Required work ▸
Scan the entries for lines containing the string "servicii". Reply with how many there are, and nothing else.

***** Given information *****

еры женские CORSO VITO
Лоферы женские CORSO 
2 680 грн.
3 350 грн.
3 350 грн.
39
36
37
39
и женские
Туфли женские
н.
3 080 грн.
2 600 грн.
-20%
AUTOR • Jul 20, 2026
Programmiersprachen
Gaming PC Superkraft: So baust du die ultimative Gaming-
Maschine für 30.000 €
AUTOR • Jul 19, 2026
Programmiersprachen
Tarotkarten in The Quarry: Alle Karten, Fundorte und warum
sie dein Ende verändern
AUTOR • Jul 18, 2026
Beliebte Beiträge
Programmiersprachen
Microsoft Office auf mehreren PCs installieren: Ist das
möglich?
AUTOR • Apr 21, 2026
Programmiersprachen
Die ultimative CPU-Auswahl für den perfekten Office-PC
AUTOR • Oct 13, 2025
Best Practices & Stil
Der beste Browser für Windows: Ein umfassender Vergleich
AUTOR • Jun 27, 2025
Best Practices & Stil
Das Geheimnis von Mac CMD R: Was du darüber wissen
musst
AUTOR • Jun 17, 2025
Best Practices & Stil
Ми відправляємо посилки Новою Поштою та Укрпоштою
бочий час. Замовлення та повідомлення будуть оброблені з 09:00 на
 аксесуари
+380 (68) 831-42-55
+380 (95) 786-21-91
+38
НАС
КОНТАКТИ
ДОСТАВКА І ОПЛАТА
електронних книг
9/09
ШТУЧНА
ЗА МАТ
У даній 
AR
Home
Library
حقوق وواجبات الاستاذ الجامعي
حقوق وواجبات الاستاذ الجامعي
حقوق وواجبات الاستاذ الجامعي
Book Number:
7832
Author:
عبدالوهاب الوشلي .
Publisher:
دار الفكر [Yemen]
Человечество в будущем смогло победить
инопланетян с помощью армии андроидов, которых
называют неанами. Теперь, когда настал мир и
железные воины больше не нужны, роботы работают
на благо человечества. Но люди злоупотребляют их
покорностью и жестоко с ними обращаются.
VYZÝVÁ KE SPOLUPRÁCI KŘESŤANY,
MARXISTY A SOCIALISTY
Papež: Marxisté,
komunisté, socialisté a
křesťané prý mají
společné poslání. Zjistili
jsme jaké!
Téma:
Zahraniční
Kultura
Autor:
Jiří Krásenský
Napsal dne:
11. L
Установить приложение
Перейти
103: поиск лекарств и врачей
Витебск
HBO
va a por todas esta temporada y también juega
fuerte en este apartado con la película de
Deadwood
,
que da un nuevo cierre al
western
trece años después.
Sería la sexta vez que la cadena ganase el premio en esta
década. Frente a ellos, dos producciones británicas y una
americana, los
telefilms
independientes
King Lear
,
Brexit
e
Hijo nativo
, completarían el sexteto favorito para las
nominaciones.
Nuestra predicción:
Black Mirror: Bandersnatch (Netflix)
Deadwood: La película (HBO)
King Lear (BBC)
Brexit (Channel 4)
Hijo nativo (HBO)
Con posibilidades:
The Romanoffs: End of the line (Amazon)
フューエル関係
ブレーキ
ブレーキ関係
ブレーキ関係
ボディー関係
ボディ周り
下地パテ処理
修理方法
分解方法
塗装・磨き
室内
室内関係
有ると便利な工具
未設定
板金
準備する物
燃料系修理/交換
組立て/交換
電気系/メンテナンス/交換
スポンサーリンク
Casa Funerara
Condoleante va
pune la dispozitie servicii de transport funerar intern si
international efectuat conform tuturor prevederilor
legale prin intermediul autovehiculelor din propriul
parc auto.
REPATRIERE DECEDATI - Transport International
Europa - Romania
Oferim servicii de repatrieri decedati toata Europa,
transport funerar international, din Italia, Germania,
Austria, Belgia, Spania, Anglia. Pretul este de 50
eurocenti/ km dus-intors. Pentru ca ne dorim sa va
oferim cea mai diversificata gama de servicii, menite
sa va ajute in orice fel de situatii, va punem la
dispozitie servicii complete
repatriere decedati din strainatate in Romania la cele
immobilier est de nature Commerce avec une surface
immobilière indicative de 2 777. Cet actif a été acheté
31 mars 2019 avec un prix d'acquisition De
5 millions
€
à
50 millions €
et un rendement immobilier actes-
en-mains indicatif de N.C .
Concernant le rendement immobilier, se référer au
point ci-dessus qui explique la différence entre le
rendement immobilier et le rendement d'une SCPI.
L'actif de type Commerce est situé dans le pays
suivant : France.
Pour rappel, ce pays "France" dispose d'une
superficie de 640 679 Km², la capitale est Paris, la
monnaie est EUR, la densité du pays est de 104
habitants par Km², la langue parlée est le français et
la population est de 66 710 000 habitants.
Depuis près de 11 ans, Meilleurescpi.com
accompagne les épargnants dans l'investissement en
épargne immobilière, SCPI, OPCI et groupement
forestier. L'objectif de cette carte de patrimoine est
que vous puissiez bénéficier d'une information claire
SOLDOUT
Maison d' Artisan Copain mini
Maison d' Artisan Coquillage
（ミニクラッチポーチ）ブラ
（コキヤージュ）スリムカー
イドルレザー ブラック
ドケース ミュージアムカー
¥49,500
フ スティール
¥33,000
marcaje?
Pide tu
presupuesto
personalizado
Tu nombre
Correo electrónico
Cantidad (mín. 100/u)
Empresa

*****

Written solution ▸
4